Txt msgs alne wnt wrk

Tuesday, April 7th, 2009

September 21, 2007 Ed Cartoon

Last year’s school shootings have prompted Western’s Community Police Services to implement a variety of emergency -preparedness initiatives.

In the event of a similar incident here at Western, these initiatives would ensure the public’s safety. One such initiative is the emergency preparedness task force that carried out a training session for personnel on campus last August. A question that arose from this training was the issue of warning the public in the event of an emergency.

One idea has been to contact students through text messages. Western is looking into implementing such a program based on similar ones that have already begun at the University of Calgary and Concordia University.
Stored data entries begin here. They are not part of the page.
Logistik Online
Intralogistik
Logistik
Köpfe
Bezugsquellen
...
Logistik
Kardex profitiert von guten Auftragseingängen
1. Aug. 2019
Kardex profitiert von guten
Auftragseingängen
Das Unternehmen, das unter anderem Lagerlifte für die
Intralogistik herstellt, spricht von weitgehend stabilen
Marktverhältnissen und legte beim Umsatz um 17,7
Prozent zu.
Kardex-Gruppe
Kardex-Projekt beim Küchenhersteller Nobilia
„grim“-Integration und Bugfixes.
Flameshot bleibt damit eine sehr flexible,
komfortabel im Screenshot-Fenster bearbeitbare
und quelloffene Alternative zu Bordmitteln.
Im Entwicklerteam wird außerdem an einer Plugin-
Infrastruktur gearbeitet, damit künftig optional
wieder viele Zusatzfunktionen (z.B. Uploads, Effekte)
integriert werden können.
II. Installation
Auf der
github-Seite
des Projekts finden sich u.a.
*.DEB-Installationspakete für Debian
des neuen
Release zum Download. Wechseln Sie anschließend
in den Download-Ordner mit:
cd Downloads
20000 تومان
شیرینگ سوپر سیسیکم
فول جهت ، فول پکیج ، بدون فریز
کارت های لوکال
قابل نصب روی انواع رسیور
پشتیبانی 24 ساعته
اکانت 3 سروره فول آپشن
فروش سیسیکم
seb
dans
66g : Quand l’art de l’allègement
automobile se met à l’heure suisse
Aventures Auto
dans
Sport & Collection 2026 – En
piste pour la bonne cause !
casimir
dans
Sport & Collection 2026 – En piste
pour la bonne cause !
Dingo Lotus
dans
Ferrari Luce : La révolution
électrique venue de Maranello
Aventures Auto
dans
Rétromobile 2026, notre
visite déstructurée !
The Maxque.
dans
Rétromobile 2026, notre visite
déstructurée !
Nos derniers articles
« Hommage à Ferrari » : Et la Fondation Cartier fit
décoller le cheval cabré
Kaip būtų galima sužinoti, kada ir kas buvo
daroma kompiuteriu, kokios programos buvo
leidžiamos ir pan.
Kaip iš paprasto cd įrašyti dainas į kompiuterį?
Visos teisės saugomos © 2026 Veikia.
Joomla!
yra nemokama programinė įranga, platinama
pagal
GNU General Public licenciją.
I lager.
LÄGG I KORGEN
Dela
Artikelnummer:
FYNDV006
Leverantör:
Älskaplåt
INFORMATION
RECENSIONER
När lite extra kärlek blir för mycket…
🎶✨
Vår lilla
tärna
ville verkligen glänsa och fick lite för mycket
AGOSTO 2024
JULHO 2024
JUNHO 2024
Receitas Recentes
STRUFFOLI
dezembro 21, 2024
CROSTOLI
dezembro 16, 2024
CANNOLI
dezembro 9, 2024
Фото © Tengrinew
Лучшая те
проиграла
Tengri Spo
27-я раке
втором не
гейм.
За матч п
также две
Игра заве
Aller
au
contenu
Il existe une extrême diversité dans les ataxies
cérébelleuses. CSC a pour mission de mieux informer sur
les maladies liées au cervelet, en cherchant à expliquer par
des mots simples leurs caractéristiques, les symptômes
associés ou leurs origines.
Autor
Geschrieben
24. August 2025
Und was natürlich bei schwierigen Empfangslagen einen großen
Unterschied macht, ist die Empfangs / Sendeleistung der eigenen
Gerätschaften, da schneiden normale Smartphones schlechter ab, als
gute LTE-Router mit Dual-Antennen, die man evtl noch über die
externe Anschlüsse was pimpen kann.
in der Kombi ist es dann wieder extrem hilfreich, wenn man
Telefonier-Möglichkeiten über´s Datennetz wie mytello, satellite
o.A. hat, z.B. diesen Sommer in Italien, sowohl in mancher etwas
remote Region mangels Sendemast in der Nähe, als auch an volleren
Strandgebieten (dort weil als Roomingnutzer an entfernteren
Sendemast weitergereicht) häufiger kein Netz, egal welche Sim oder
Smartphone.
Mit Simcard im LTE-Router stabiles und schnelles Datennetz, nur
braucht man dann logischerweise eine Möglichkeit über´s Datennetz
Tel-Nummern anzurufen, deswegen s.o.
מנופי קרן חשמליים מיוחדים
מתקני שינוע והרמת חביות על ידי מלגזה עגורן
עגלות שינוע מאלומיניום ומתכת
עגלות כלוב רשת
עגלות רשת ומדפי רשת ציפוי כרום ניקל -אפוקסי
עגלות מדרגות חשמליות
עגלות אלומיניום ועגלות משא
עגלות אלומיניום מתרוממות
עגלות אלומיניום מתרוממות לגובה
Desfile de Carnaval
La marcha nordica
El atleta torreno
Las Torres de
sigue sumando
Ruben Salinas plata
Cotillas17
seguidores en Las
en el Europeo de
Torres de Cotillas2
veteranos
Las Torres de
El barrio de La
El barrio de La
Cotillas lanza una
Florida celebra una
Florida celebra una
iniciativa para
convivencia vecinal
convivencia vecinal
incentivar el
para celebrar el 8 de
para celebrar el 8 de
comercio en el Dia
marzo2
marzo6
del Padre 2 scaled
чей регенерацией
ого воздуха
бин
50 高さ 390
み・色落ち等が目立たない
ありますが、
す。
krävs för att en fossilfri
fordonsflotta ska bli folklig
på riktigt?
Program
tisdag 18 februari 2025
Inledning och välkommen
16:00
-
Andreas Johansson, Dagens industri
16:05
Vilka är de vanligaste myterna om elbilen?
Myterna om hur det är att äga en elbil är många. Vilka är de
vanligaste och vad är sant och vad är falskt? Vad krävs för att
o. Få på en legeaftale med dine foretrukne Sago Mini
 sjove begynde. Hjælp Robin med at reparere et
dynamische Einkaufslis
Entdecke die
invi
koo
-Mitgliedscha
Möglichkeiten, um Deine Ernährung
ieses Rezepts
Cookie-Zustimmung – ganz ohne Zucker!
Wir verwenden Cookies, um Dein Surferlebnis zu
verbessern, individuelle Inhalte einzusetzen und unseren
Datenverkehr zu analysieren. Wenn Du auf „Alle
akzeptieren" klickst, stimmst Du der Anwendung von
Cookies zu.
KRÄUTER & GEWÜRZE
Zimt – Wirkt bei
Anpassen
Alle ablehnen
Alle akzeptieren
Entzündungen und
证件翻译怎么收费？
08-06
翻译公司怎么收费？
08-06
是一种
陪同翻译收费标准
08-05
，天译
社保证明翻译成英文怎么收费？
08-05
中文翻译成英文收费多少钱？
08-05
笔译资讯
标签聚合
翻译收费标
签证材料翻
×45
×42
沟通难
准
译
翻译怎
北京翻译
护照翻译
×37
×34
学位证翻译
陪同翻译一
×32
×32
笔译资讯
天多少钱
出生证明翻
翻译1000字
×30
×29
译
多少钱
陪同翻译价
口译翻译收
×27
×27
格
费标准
While contacting students through text messaging is a good idea in principle, there are a number of issues that make the system questionable.

First is the stigma that text messaging is not a serious medium for communication. Most students use text messaging for social purposes; how many would be willing to respond seriously in the event Western sent them a message warning of a crisis?

Education would be key in persuading students to respect such a system. Alongside the system itself, Western would need a method of educating students about how to react to emergency text messages, both in order that they respect it as well as not panic.

There is also the risk of inducing panic among students. Panic has the potential to worsen the threat if students do not know how to properly react in an emergency.

Another question to consider is whether such a system generates unnecessary fear. If students rely solely on text messaging to alert them to threats, it risks creating a dependency on text messaging as a lifeline in he event of a crisis.

Also, the cost of implementing and maintaining this system at the University of Alberta is $1,000 dollars per year, and an additional 25 cents per message to send a message to each student. We must asks ourselves if a system that only has the potential to reach a certain number of students is worth the cost. Not all students, after all, have a cell phone, and how well can we expect the message to spread to those without one?

For a truly effective system, Western must provide a means of communicating over multiple channels. Is the cost of implementing this system over numerous mediums feasible, or is it easier to find a different method entirely?

One suggestion is to install loudspeakers in all buildings, like in Sydenham Hall. Currently, only half Western’s buildings have a PA system.

Despite the questions this system raises, emergency text messaging represents a sincere effort by the university to respond to crisis situations on campus. The university should be commended for doing what is right for its staff and students, while being made aware that better options are available.